Hellbenders are considered threatened by the state of Georgia, but state law doesn’t protect land the way the stronger federal Endangered Species Act can. U.S. Fish and Wildlife is expected to decide whether to protect hellbenders next year.

Even if the animals don’t end up being protected throughout their range, they might still be in trouble in parts of it, says Don Imm, supervisor for ecological services in Georgia for the U.S. Fish and Wildlife Service.

“I mean it’s not an extremely difficult species to protect, but everyone has to kind of do their part,” Imm says. “Generally, good land stewardship is enough to protect them. Keeping cattle out of the stream, making sure you leave a wetland buffer, those kinds of things.”

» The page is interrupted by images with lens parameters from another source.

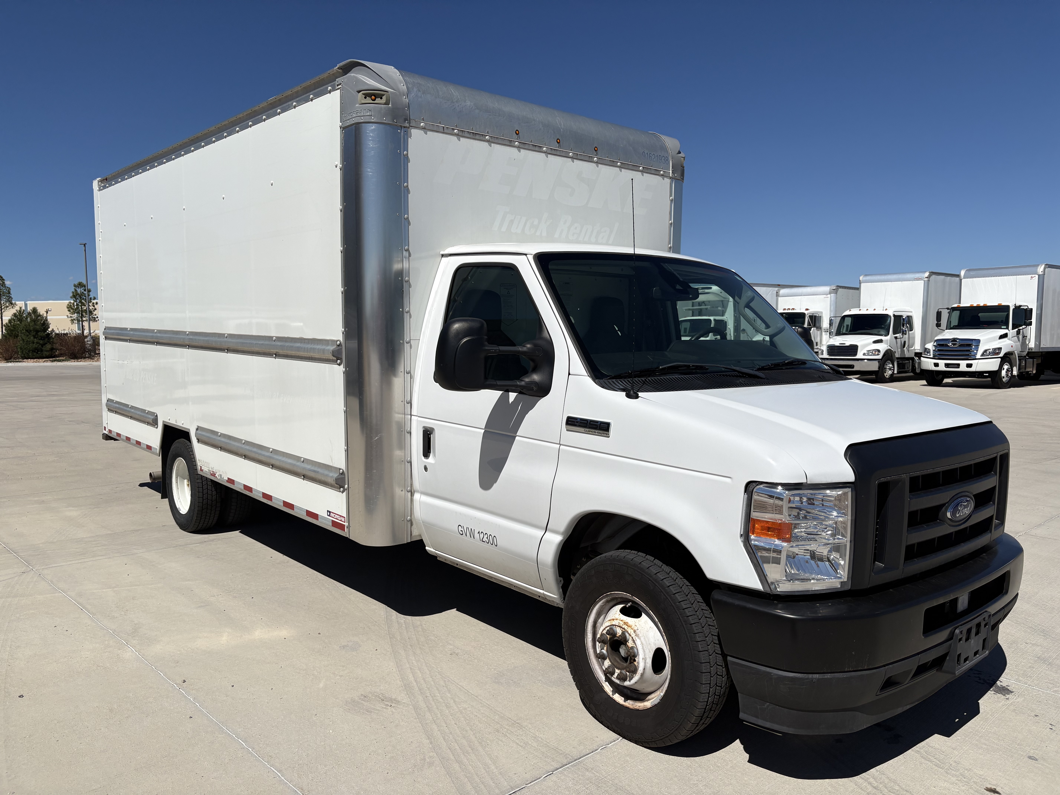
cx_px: 530
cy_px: 398
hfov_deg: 67.3
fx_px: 796
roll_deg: +1.5
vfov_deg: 53.1
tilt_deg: -5.1
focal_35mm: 26
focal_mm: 5.96
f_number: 1.6
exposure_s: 1/10101
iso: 50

Imm also points out that hellbenders aren’t the only animals that need clean, cold streams.

“For folks that could care less about eastern hellbender, well, it’s actually a good indicator of high quality trout stream as well,” he says.

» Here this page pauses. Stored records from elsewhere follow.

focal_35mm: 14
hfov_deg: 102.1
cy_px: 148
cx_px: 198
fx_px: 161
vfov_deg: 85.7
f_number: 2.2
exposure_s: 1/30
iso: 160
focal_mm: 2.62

Old Lasagna Sides In Georgia

In Georgia, hellbenders seem to be doing better than they are in other states farther north in their range, says Floyd. That’s at least partially because they live in places that already have some protections – like national forests.

That’s where the stream he’s surveying is, in the Chattahoochee National Forest. (We’re not getting more specific than that, to discourage hellbender poaching, which Floyd says can be a problem.)

Eventually, another one of the big salamanders turns up, under a mediocre rock, says Floyd, but it’s an impressive hellbender: an adult, more than a foot long. One of the ecologists exclaims, “Holy crap!” when they find it.

It doesn’t get old seeing these guys, says Floyd.

“Hellbenders are really neat. They’re a prehistoric animal dating back to 65 million years ago,” he says. “These hellbenders have been here longer than we have. I’d like to make sure they stay here longer than I’m here.”